*** Opening of EXTRACTED ENTRIES ***

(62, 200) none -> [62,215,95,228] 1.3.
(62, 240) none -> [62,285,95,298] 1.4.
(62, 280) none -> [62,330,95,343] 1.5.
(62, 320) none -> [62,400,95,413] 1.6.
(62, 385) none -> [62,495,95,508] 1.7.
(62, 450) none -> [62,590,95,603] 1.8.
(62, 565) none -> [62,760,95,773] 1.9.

*** Close of EXTRACTED ENTRIES ***
*** Opening of EXTRACTED ENTRIES ***

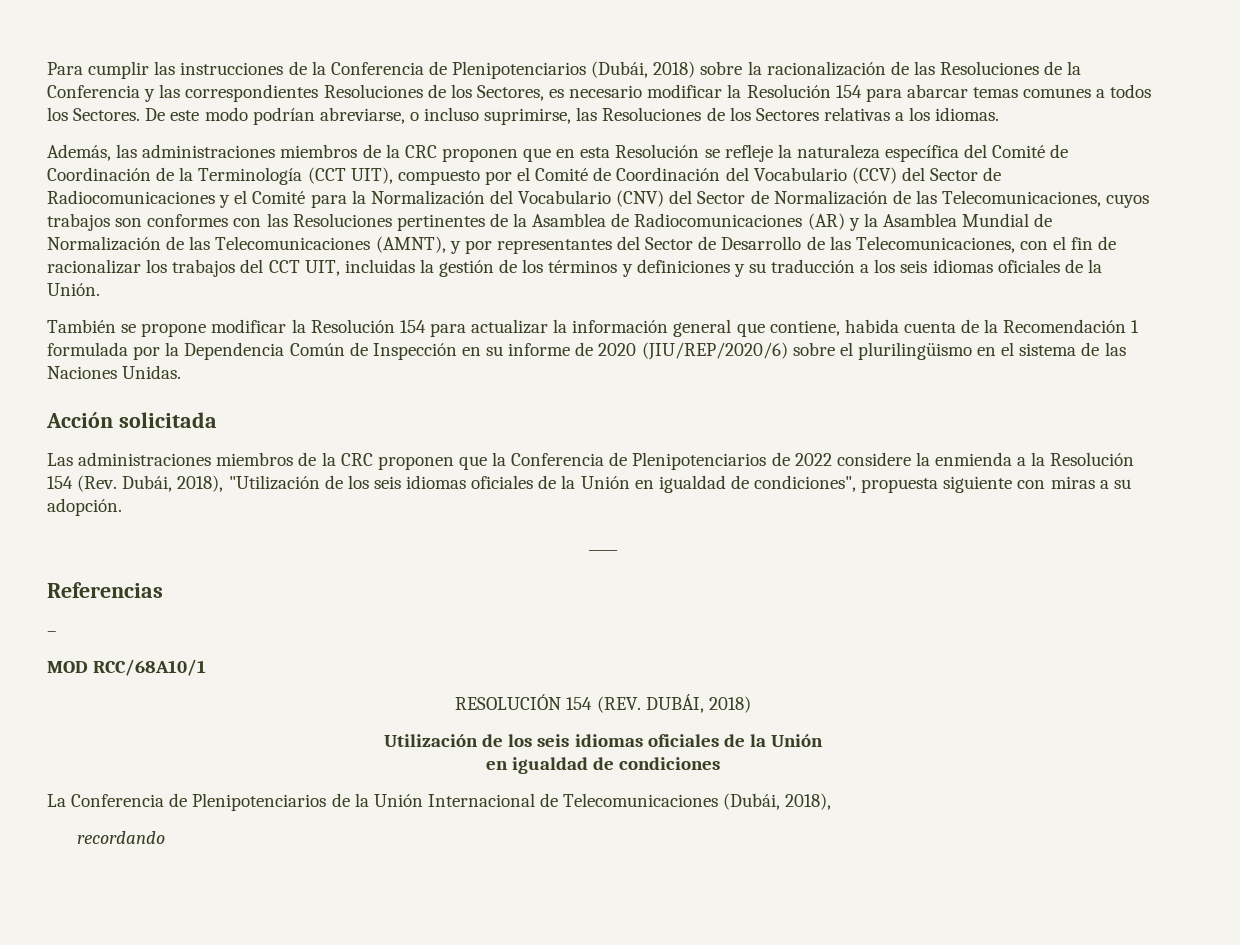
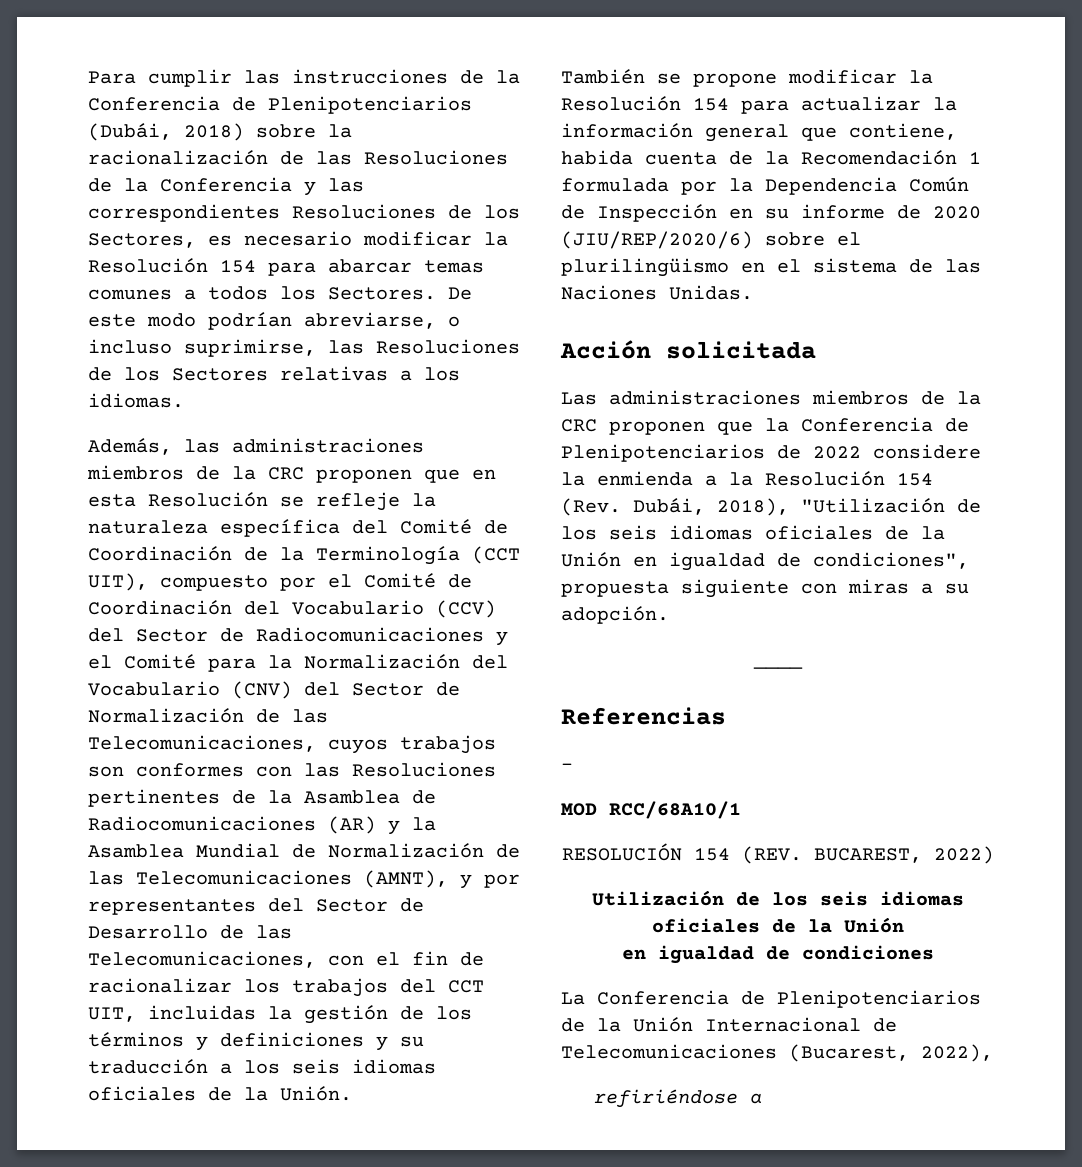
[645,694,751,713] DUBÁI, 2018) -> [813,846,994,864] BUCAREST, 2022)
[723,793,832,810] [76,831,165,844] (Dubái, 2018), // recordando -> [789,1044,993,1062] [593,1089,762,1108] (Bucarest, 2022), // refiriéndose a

*** Close of EXTRACTED ENTRIES ***

### WHAT IS NEEDED
Would you quote everything above from the line containing "(62, 385) none -> [62,495,95,508] 1.7." down to the line containing "(62, 565) none -> [62,760,95,773] 1.9."? Include both of those lines and nothing else.

### PROBLEM SOLUTION
(62, 385) none -> [62,495,95,508] 1.7.
(62, 450) none -> [62,590,95,603] 1.8.
(62, 565) none -> [62,760,95,773] 1.9.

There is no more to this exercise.